Records provided >>
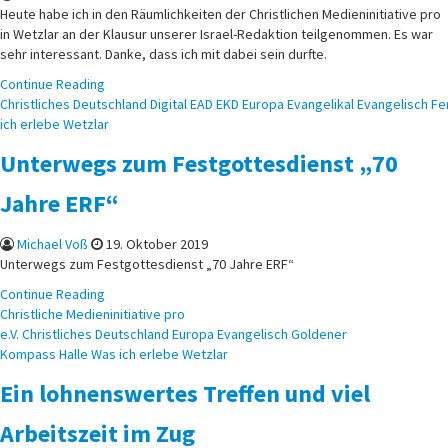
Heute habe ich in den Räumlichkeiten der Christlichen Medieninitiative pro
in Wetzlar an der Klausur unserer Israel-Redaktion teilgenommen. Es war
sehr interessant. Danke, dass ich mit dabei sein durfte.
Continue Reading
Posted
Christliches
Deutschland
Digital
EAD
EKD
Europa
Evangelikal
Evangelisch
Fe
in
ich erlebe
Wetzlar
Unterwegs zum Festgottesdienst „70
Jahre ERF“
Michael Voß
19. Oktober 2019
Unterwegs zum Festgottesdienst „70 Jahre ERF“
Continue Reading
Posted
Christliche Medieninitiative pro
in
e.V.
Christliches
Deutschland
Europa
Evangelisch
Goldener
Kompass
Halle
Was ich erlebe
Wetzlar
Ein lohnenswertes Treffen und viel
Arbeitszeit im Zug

---

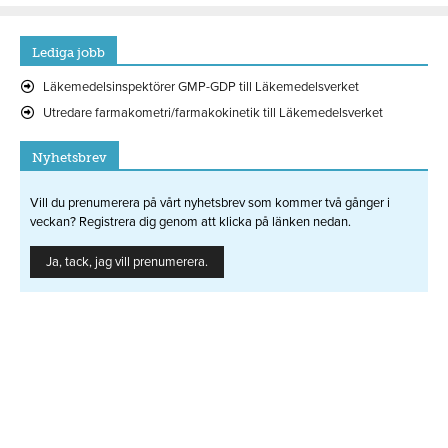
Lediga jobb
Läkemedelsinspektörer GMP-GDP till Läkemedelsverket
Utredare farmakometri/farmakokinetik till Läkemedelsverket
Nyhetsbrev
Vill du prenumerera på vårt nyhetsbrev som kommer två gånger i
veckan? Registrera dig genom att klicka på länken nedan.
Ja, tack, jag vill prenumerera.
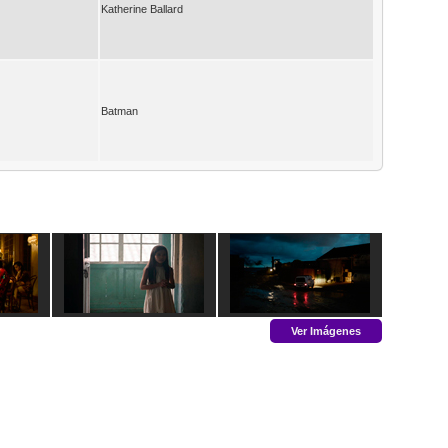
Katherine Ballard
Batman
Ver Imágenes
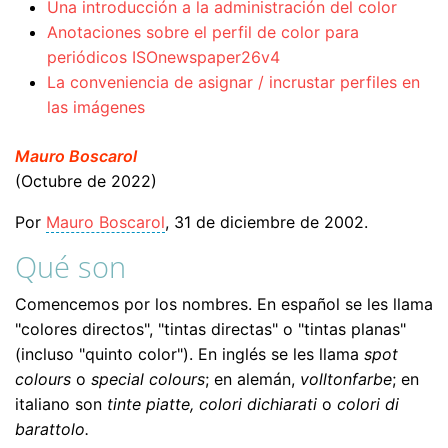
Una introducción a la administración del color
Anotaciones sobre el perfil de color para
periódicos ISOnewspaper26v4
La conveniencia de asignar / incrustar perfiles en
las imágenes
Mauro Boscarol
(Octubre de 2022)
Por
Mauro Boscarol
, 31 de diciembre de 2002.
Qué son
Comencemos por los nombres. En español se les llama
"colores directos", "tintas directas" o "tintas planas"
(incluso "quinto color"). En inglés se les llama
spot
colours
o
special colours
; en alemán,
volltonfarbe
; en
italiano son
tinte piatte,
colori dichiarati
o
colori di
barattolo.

Your objective >> For the records above, count the lines that contain the word "Festgottesdienst" and give only that number.

Response below >> 2